Vielflieger erkennen am Flughafen, in welchem Land dieser Erde sie sich befinden. Oder etwa nicht? An der Kleidung jedenfalls kann es nicht liegen - die ist spätestens seit Beginn der Internationalisierung etwa so gleichförmig geworden wie die Logos, die uns begrüßen, wenn wir weltweit Flughäfen und Bahnhöfe verlassen.
Denn vor den Toren zur Welt winken die immer gleichen Marken und laden zu einem Willkommensburger oder -drink im vertrauten Umfeld der Wiedererkennung ein.
Sie tragen dazu bei, dass aus Reisenden schon längst Weltbürger geworden sind, die sich überall zuhause fühlen. Ein ähnliches Wohlbefinden stellt sich offenbar auch ein, wenn Mann in einen Anzug steigt. Oder Frau in ein Kostüm.
Oder etwa nicht? Der Effekt ist gleichermaßen auf die gefühlte Vertrautheit und das Sicherheitsempfinden zurückzuführen, das entsteht, wenn man sich in Uniform kleidet und als Persönlichkeit weniger auffällt.
So gerät man oder Frau aus der Schusslinie von Betrachtern und möglichen Kritikern - da auffallende und individuelle Kleidung ein Statement ist, das Positionen herausfordert. Sie zu vermeiden, scheint sicher.

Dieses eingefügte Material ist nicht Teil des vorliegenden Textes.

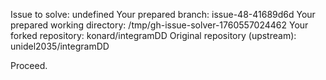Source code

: Issue to solve: undefined
Your prepared branch: issue-48-41689d6d
Your prepared working directory: /tmp/gh-issue-solver-1760557024462
Your forked repository: konard/integramDD
Original repository (upstream): unidel2035/integramDD

Proceed.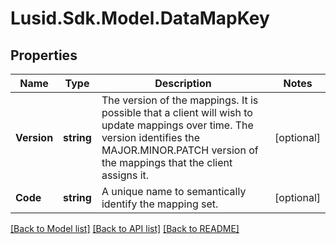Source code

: 
# Lusid.Sdk.Model.DataMapKey

## Properties

Name | Type | Description | Notes
------------ | ------------- | ------------- | -------------
**Version** | **string** | The version of the mappings. It is possible that a client will wish to update mappings over time. The version identifies the MAJOR.MINOR.PATCH version  of the mappings that the client assigns it. | [optional] 
**Code** | **string** | A unique name to semantically identify the mapping set. | [optional] 

[[Back to Model list]](../README.md#documentation-for-models)
[[Back to API list]](../README.md#documentation-for-api-endpoints)
[[Back to README]](../README.md)

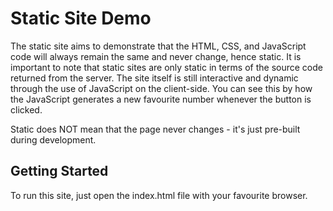 # Static Site Demo

The static site aims to demonstrate that the HTML, CSS, and JavaScript code will always remain the same and never change, hence static. It is important to note that static sites are only static in terms of the source code returned from the server. The site itself is still interactive and dynamic through the use of JavaScript on the client-side. You can see this by how the JavaScript generates a new favourite number whenever the button is clicked.

Static does NOT mean that the page never changes - it's just pre-built during development.

## Getting Started

To run this site, just open the index.html file with your favourite browser.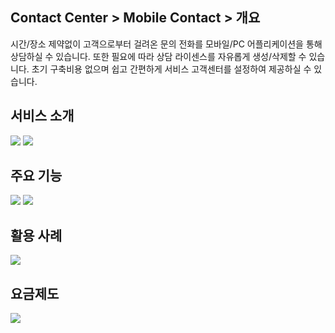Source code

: ## Contact Center > Mobile Contact > 개요

시간/장소 제약없이 고객으로부터 걸려온 문의 전화를 모바일/PC 어플리케이션을 통해 상담하실 수 있습니다. 또한 필요에 따라 상담 라이센스를 자유롭게 생성/삭제할 수 있습니다. 초기 구축비용 없으며 쉽고 간편하게 서비스 고객센터를 설정하여 제공하실 수 있습니다.

## 서비스 소개
![](http://static.toastoven.net/prod_contact_center/MC_overview_1_modified.png)
![](http://static.toastoven.net/prod_contact_center/MC_overview_2_modified.png)

## 주요 기능
![](http://static.toastoven.net/prod_contact_center/MC_overview_3_modified.png)
![](http://static.toastoven.net/prod_contact_center/MC_overview_4_modified.png)

## 활용 사례
![](http://static.toastoven.net/prod_contact_center/MC_overview_5.png)

## 요금제도
![](http://static.toastoven.net/prod_contact_center/MC_overview_6.png)


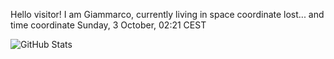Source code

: Hello visitor! I am Giammarco, currently living in space coordinate lost... and time coordinate Sunday, 3 October, 02:21 CEST

![GitHub Stats](https://github-readme-stats.vercel.app/api?username=grcasanova)
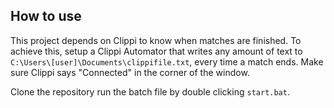 ## How to use

This project depends on Clippi to know when matches are finished. To achieve this, setup a Clippi Automator that writes any amount of text to `C:\Users\[user]\Documents\clippifile.txt`, every time a match ends. Make sure Clippi says "Connected" in the corner of the window.

Clone the repository run the batch file by double clicking `start.bat`.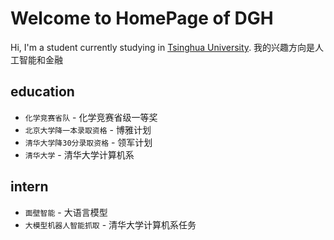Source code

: # Welcome to HomePage of DGH


Hi, I'm a student currently studying in [Tsinghua University](https://www.tsinghua.edu.cn/).
我的兴趣方向是人工智能和金融

## education

* `化学竞赛省队` - 化学竞赛省级一等奖
* `北京大学降一本录取资格` - 博雅计划
* `清华大学降30分录取资格` - 领军计划
* `清华大学` - 清华大学计算机系

## intern

* `面壁智能` - 大语言模型
* `大模型机器人智能抓取` - 清华大学计算机系任务
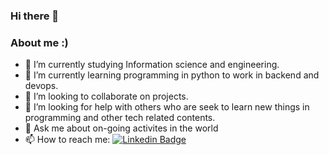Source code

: ### Hi there 👋

### About me :)

- 🔭 I’m currently studying Information science and engineering.
- 🌱 I’m currently learning programming in python to work in backend and devops.
- 👯 I’m looking to collaborate on projects.
- 🤔 I’m looking for help with others who are seek to learn new things in programming and other tech related contents.
- 💬 Ask me about on-going activites in the world
- 📫 How to reach me: [![Linkedin Badge](https://img.shields.io/badge/-linkedin-blue?style=flat&logo=Linkedin&logoColor=white)](https://www.linkedin.com/in/nataraj-n-239118211/)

Nur müssen die Anzüge immer marineblau oder grau sein? Etwas mehr Farbvarianten wären sicherlich überzeugender. Blättert man durch die "Best of" in Scott Schumans "The Sartorialist" - dem Vater aller Streetstyle-Blogs - fällt auf, dass die erwählten gut gekleideten Männer meistens Anzüge aus feinstem Tuch tragen. Aber immer mit dem gewissen Etwas. Und die Frauen keineswegs nur Fashion-Pieces, sondern oft klassische Teile. Aber immer in einer überraschenden Kombination und passend zum Typ.
Ist der global akzeptierte dunkle Anzug also die sichere Nummer? Sicher ist doch nur eines: Dass die Persönlichkeit darin oft zu wenig wahrgenommen wird. Vielleicht ist es an der Zeit, das gute Stück wieder mit etwas mehr Individualität zu versehen.